Most of the company representatives at Milipol were careful not to suggest that the Paris attacks are a boon for their businesses. But there were a few outliers that came pretty close to it.
Rosoboronexport, a Russian arms dealer that sells an arsenal of pistols, pistol-machine guns, sniper rifles, grenade launchers and assault grenades to anti-terror squads around the world, released a press release that nearly boasted that the attacks would be a surge to company profits.
"The terrorist acts in Paris have increased the interest of some European countries in the exhibits of Rosoboronexport,” Rosoboronexport Security Department Head Valery Varlamov told the Russian news agency Tass. “Negotiations are planned in the process of the exhibition with a whole number of potential customers, including from Europe.”
Rosoboronexport added that it had even “adjusted its program at the exhibition in the wake of recent terrorist acts in the French capital,” noting that other firms “cancelled their participation in light of the developments in Paris."
Even before the Paris attacks, the anti-terrorism industrial market was growing at a healthy clip. According to a June 2015 report by the European Parliament, the United States federal expenditure on homeland security had grown to $360 billion per year since 2001. One estimate points out the United States spends about “$500 million per victim of terrorism.”
In Europe, the numbers are not nearly as large -- about $136 billion per year spent on security -- but the numbers are growing, and will continue to grow in the coming years. According to a press handout distributed at this year’s Milipol, “demand is very promising due to the increase in the escalating amount of threats.” It also noted recent terror attacks and the incoming “massive increase in the presence of security forces.”
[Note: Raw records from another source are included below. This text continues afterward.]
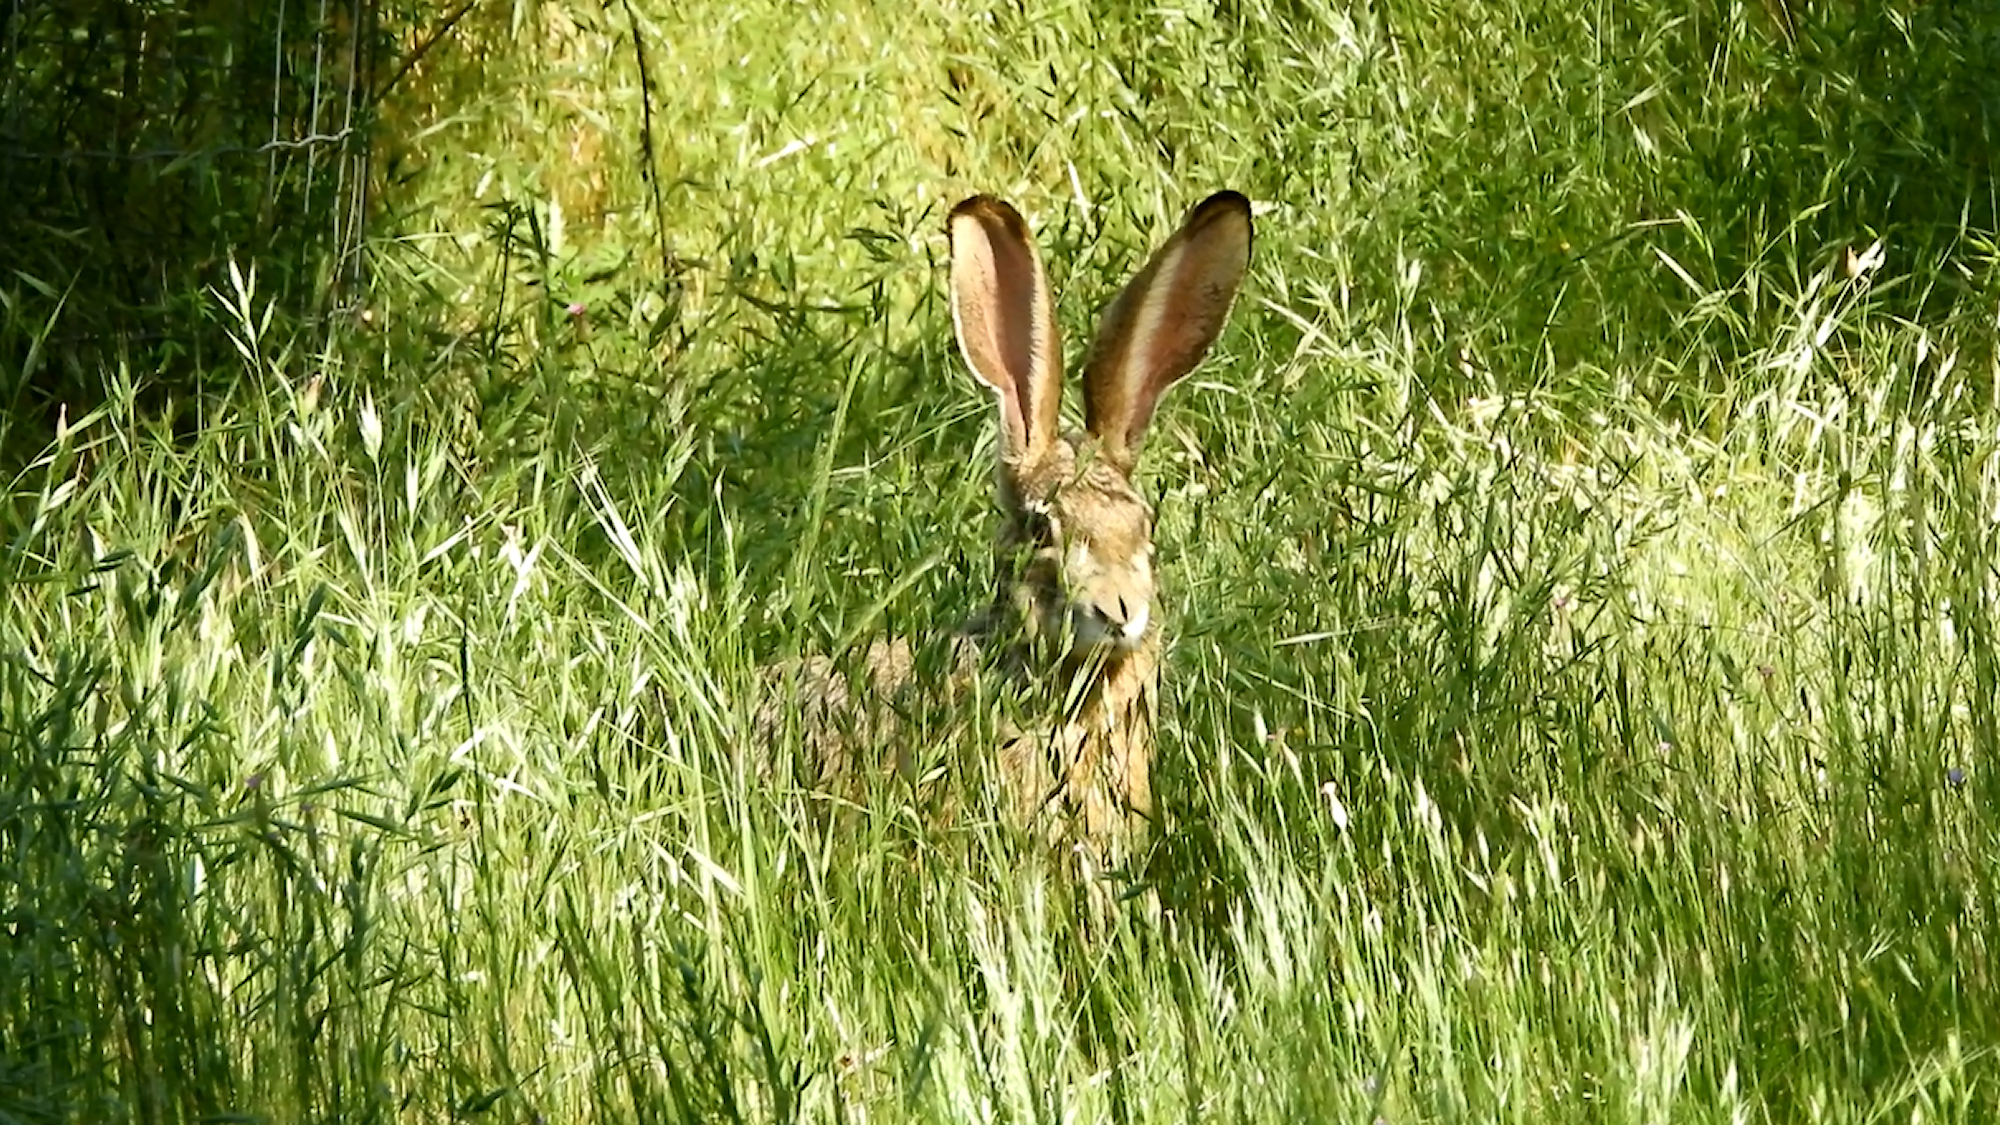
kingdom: Animalia
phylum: Chordata
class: Mammalia
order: Lagomorpha
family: Leporidae
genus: Lepus
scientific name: Lepus californicus
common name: Black-tailed jackrabbit
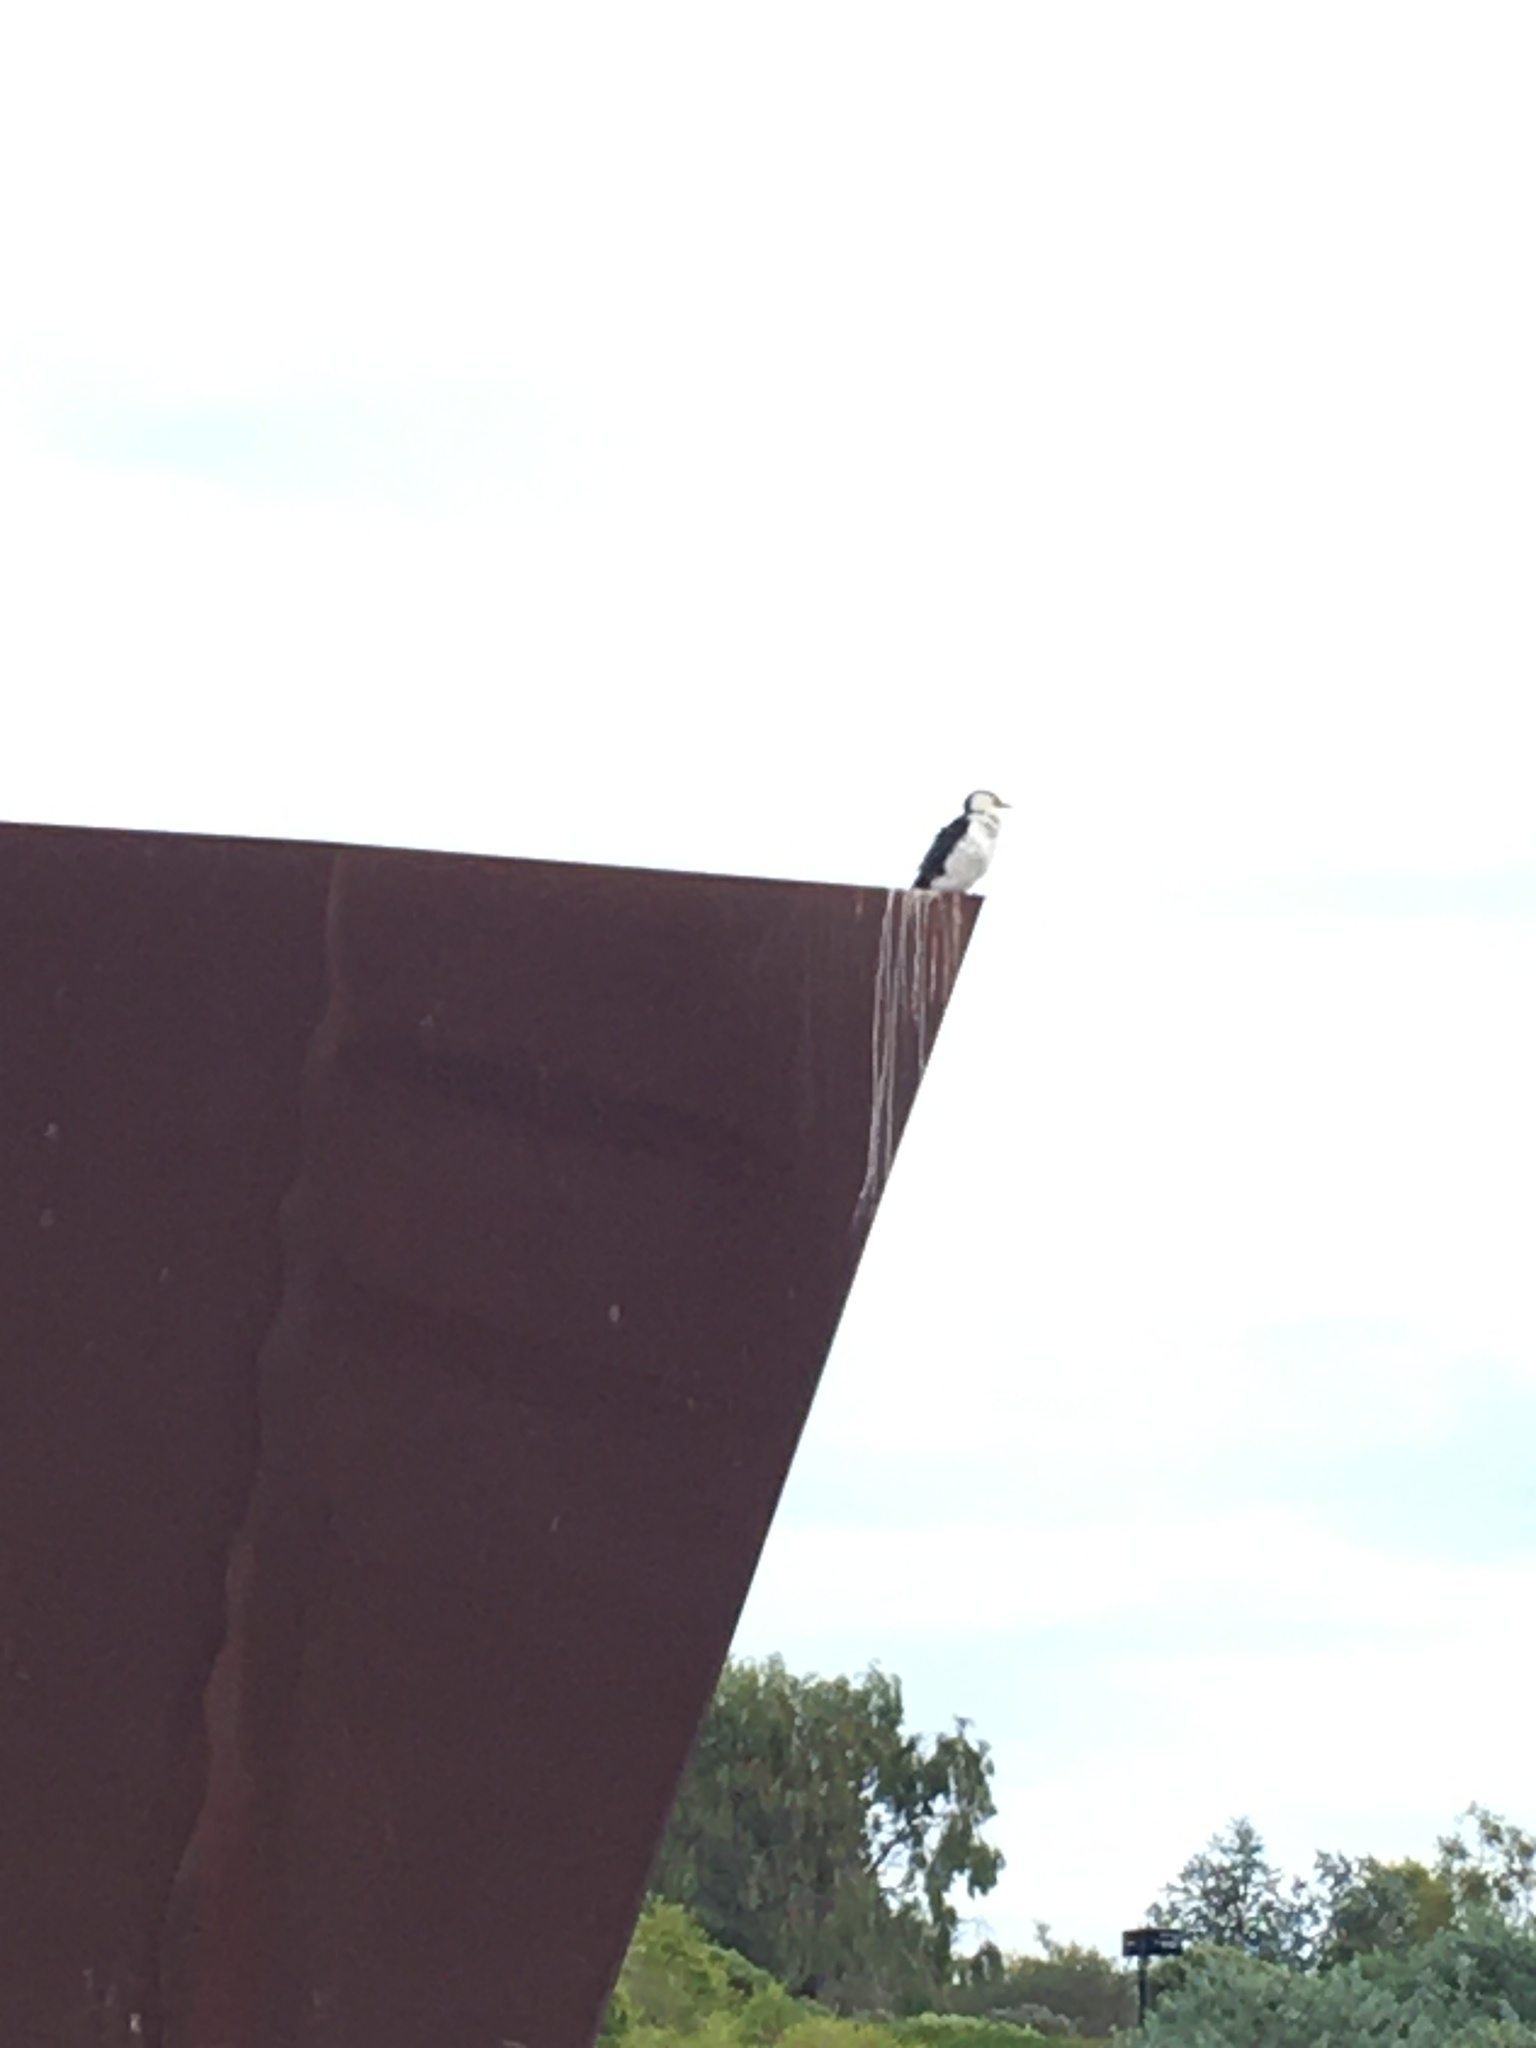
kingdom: Animalia
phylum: Chordata
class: Aves
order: Suliformes
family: Phalacrocoracidae
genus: Microcarbo
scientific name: Microcarbo melanoleucos
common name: Little pied cormorant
So which companies will actually benefit from this upswing in spending? It’s tough to tell. Surveillance drone companies, which were a focus of the Milipol event, seem to already be cashing in as more police forces adopt the technology.
Yves Degroote, the international sales manager for AirRobot -- a surveillance drone company based in Germany-- says the inquiries are already flowing in.
"The emails keep coming in over the last few days,” he said. “To be honest, I'm a little behind. The demand is increasing." The French market for surveillance drones in 2014 was about $22 million. By 2020, the market could reach $154 million, according to L'atlas - En Toute Sécurité, a French security market consulting firm.
And though American contractors often claim the spotlight as the darlings of the defense market, after a few days at Milipol -- and a review of the 540-page exhibitor guide -- it’s clear that the defense industry is an international enterprise. Companies from over 30 countries exhibiting their gear, ranging from an American armored tank group to a French company, Alsetex, that makes drones that shoot canisters of tear gas.
Of course, just as the anti-terror industry has attracted scores of savvy entrepreneurs -- it has attracted critics, too. Many argue that terror attacks like the one in Paris should not be used to militarize police, nor redirect funds from public programs in order to arm cops with high-tech weaponry. In England, police don’t even carry handguns -- let alone assault rifles -- and plenty of residents would like to keep it that way.
“The Paris attacks have inevitably re-energized the issues on the eve of the spending review,” The Guardian wrote this week in an op-ed. “It is vital that the spending review does not provide an excuse to wreck this most local form of policing.”
France, however, is already aligned with several private anti-terrorism contractors, and those relationships will likely expand in the coming months. In fact, in the weeks following the Charlie Hebdo shootings last January, the French government utilized several private security companies to dispatch guards to malls and restaurants around France.
“Cooperation between law enforcement entities and private security companies was also reinforced on this occasion,” the Milipol organizers wrote. “According to several senior government officials, these careers are now considered ‘respectable,’ and an increase in this ‘safety’ co-production is being looked into more and more.”